A margine della vicenda di José Luis Sánchez del Río, va rimarcato come gli anni della guerra cristera siano segnati da quello che si può a buon diritto definire un vero e proprio “martirologio”. Si contano a centinaia infatti i religiosi e i laici cattolici uccisi in odio alla fede negli anni in cui il conflitto religioso ha insanguinato il Messico. L’esperienza del martirio, in realtà, ha attraversato la Chiesa messicana fino alla fine degli anni Trenta, come testimonia ad esempio la barbara uccisione del sacerdote Pedro de Jesús Maldonado y Lucero, morto l’11 febbraio 1937 per le violenze ricevute e canonizzato da Giovanni Paolo II il 21 maggio 2000, insieme ad altri 24 martiri.
Il primo martire messicano ad essere elevato alla gloria degli altari è stato il padre gesuita Miguel Agustín Pro (1891-1927), accusato ingiustamente di aver partecipato a un attentato contro l’ex presidente Alvaro Obregón e per questo fucilato, insieme al fratello Humberto e ad altri due membri della Liga Nacional Defensora de la Libertad Religiosa, il 23 novembre 1927. Alla beatificazione di “padre Pro”, avvenuta il 25 settembre 1988, è seguita quella del sacerdote Cristobal Magallánes Jara (1869-1927) e di altri 24 martiri il 22 novembre 1992 (successivamente canonizzati il 21 maggio 2000), e quella del padre agostiniano Elias del Socorro Nieves (1882-1928), avvenuta il 12 ottobre 1997.
A pochi mesi di distanza dall’inizio del pontificato di Benedetto XVI, il 20 novembre 2005, sono stati beatificati a Guadalajara altri 13 martiri messicani, tra i quali il giovane Sánchez del Río e il laico Anacleto González Flores (1888-1927), fondatore della Unión Popular e fautore della resistenza pacifica e non violenta nei confronti del governo. A questo proposito è utile sottolineare che, per la teologia cattolica e per il diritto canonico, la fattispecie del martirio si configura solo in presenza della libera accettazione della morte per Cristo, accolta senza opporre alcuna resistenza, tantomeno armata.
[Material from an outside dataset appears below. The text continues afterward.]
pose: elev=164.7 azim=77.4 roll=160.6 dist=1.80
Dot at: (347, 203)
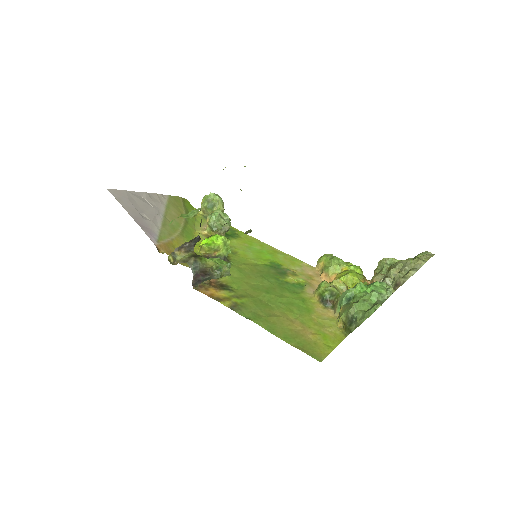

Nel caso messicano, questo implica che i miliziani cristeros caduti in battaglia non possano essere considerati “martiri”, il che peraltro – sulla scorta dell’atteggiamento sempre mostrato al riguardo dall’allora pontefice Pio XI (1922-1939) – non implica un giudizio sulla legittimità morale o meno di essere ricorsi alle armi per ribellarsi a un governo persecutore della Chiesa. Un atteggiamento di “distanza benevola” a cui papa Achille Ratti – che pure perseguì in ogni modo la pacificazione religiosa del Paese – si mantenne fedele sia nell’enciclica Acerba animi (29 settembre 1932) che nell’enciclica Firmissimam constantiam (28 marzo 1937).
L’unico vescovo messicano protagonista della Cristiada ad essere stato beatificato (da Giovanni Paolo II, il 29 gennaio 1995) e successivamente canonizzato (da Benedetto XVI, il 15 ottobre 2006) è l’arcivescovo di Veracruz mons. Rafael Guízar y Valencia (1878-1938), il cui zelo pastorale e missionario gli ottenne già in vita una fama di santità universalmente riconosciuta. Significativamente, “el obispo santo de Veracruz” fu l’unico vescovo ad opporsi apertamente alla sospensione del culto pubblico, promossa dall’episcopato nel luglio del 1926 su pressione degli ambienti cattolici più radicali, prevedendone le funeste conseguenze.